Re: 'What happened is a nightmare'
The issue is an interesting one, but the article is engineered to draw emotional response by making psych pts sound evil:
- 'Part of the problem, said lawyer Laura Watts, national director of the Canadian Centre for Elder Law Studies in Vancouver, is that psychiatric patients, because of their increased health needs, sometimes end up in hospitals where they can mix with the general patient population.'
I don't know about your health system, but in ours, the closer a pt's need relates to his physical survival, that's what gets addressed first. So if we have say a psych pt, say a suicide attempt, who has a cardiac problem that requires monitoring, he's going to leave psych, where they don't have telemetry equipment, and go to tele, where they don't have psych nurses and techs.
-'"Imagine your 85-year-old grandmother who is frail and has higher care needs," Ms. Watts said. "Then think of someone being put here near her with psychiatric needs. It's a recipe for abuse."'
Think of your grandmother having psychiatric needs and being denied proper medical care because of that added need, how 'bout
that?
Now note this excerpt from the article:
1) "He was sent to Bridgepoint Hospital on Nov. 29, 2004, from North York General Hospital, where he had spent more than two months being treated for confusion and other problems."
He was being treated for confusion, a
psych need. Please review the behavior described below:
2) "After the attack in Toronto, Mr. Sayed was unable to communicate, was constantly restless, moaning, crying and agitated. He fought against those who touched him and spit out medication provided to him, according to the amended statement of claim against Mr.
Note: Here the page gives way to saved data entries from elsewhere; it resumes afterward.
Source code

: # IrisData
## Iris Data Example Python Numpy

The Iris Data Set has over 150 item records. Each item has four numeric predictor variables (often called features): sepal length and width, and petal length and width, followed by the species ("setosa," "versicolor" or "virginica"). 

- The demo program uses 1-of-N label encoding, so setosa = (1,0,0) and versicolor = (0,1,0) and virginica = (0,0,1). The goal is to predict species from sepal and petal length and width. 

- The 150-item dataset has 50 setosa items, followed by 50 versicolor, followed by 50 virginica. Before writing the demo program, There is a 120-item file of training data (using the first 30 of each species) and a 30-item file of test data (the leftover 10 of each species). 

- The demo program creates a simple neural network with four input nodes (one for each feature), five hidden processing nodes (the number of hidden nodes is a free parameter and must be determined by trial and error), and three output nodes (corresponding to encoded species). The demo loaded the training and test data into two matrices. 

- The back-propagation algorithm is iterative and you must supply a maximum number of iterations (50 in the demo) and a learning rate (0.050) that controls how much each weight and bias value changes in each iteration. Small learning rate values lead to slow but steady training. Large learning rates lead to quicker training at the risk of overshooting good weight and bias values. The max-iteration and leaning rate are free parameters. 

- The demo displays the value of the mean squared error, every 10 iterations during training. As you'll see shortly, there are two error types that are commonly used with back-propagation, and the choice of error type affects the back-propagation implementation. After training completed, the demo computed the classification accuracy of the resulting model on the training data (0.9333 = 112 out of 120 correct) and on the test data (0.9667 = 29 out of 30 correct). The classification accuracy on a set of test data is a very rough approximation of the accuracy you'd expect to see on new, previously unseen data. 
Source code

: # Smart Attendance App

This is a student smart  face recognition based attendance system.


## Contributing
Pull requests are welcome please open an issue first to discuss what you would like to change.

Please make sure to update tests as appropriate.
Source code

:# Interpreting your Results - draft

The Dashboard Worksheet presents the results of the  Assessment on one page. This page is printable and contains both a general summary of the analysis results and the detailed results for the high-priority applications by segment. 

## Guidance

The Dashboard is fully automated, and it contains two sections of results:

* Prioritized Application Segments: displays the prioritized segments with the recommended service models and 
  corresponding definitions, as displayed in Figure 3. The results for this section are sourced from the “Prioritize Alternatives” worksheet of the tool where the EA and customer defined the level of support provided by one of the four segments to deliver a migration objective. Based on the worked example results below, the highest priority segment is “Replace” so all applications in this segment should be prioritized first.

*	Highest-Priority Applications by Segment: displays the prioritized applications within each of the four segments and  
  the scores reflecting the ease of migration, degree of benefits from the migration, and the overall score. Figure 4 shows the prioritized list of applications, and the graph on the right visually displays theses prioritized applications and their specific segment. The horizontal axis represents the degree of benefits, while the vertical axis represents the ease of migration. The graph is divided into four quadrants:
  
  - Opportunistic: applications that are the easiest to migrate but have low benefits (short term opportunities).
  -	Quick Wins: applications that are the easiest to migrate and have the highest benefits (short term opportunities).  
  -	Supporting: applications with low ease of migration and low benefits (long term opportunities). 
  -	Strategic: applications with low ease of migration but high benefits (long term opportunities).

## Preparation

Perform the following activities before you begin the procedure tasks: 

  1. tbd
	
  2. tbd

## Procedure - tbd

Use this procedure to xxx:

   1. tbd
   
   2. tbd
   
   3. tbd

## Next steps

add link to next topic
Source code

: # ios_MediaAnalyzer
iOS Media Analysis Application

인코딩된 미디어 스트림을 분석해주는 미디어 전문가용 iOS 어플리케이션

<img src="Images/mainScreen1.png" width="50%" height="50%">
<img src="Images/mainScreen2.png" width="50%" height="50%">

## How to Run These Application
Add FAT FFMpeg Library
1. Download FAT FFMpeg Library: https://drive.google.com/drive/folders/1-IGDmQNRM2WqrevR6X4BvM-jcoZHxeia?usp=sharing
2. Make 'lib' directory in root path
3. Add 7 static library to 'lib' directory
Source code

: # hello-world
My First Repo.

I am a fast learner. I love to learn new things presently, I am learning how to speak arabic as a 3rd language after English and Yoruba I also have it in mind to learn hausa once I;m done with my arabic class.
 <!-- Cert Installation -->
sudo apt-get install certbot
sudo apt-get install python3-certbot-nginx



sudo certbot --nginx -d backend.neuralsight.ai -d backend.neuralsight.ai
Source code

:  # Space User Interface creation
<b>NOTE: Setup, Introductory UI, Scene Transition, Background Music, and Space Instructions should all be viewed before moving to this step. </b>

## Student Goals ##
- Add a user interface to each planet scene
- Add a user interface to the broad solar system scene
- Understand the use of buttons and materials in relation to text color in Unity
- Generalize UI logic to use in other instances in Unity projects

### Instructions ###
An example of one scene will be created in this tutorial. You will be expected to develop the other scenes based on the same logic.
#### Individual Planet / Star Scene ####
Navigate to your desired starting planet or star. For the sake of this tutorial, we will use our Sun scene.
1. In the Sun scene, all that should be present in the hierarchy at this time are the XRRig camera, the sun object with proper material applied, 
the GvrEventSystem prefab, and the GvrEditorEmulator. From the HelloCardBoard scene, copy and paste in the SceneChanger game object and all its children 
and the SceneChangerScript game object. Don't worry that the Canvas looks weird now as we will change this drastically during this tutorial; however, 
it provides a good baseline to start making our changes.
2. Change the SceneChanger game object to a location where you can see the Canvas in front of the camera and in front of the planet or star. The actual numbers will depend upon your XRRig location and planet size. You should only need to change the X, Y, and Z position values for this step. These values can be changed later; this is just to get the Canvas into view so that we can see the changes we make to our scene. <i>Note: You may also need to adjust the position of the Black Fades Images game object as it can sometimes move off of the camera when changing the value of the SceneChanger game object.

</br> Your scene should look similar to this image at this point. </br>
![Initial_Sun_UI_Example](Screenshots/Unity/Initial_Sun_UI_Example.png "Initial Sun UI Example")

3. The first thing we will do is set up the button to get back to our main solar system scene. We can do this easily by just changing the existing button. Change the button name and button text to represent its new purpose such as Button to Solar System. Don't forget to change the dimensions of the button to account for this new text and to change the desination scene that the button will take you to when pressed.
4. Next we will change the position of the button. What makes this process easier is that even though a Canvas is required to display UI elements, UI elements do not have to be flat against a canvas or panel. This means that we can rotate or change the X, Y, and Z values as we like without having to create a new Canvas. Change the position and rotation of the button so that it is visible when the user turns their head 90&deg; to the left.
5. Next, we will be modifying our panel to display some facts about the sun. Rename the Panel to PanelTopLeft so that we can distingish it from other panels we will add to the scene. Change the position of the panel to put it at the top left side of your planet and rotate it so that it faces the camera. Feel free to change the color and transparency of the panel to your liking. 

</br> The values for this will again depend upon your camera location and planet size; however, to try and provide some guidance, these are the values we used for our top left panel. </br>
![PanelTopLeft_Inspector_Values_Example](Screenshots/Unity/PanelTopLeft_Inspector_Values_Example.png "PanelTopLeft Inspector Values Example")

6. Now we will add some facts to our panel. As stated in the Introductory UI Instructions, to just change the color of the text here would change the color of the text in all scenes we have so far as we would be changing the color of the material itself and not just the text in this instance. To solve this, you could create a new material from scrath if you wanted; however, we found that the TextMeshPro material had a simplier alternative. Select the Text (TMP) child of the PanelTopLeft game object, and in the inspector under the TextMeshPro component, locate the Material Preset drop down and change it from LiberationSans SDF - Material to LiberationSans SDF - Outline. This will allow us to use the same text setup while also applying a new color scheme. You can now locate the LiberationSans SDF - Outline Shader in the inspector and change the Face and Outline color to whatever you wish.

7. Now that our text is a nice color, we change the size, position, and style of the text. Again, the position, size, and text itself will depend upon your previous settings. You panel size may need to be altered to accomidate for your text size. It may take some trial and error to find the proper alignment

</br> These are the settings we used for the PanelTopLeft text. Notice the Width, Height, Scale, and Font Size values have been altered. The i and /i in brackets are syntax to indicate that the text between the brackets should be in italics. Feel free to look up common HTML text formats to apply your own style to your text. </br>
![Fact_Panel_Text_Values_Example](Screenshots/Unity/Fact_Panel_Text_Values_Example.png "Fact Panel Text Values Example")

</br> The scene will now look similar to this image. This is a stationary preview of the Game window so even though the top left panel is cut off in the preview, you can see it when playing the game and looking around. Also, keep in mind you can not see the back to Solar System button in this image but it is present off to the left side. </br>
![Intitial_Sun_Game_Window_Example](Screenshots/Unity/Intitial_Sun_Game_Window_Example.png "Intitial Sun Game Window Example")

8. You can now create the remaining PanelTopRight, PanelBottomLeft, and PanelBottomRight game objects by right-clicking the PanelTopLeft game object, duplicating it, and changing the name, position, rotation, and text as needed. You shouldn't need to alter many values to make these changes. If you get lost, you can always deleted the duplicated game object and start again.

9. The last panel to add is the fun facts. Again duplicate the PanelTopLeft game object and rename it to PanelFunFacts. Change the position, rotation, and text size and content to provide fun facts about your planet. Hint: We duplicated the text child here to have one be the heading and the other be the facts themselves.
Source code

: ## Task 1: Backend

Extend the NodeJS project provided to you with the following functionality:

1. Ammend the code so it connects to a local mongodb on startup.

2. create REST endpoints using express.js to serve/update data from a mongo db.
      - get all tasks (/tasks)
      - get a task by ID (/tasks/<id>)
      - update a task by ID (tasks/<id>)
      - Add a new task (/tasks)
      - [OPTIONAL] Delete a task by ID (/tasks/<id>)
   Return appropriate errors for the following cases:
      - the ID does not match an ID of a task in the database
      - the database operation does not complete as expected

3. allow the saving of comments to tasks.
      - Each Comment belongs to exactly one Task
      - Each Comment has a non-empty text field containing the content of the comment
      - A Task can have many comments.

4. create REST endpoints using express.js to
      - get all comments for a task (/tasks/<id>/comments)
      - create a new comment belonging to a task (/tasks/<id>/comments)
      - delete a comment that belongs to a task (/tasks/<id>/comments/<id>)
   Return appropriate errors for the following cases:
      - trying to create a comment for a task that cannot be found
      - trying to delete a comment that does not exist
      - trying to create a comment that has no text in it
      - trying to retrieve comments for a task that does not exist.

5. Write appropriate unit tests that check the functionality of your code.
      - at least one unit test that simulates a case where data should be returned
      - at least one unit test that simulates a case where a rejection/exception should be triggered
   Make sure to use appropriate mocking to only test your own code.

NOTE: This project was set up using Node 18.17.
Henriques."
Might this not apply to some confused pts you have known, whether attacked or not?
So while the issue of protecting pts from pts is a good one, isn't the issue raised by this incident not that all psych pts should be banned from non-psych facilities, as the article makes out, but rather that one facility failed to restrain or place a sitter with a pt who had already been seen attacking a helpless pt?
Or, if he was known from his history to be a danger to others, been restrained or assigned a sitter on arrival?
We as nurses should be less gullible to hospital-suing lawyers' media appeals than the general public, especially as those appeals depend on distortions of health care fact. We, more than the public, should suspect that such distortions mask a paucity of scientific justification.
And we should suspect and watchdog attacks on entire patient populations, especially those helpless to mount a rational defence and in positions with little advocacy, such as psych patients.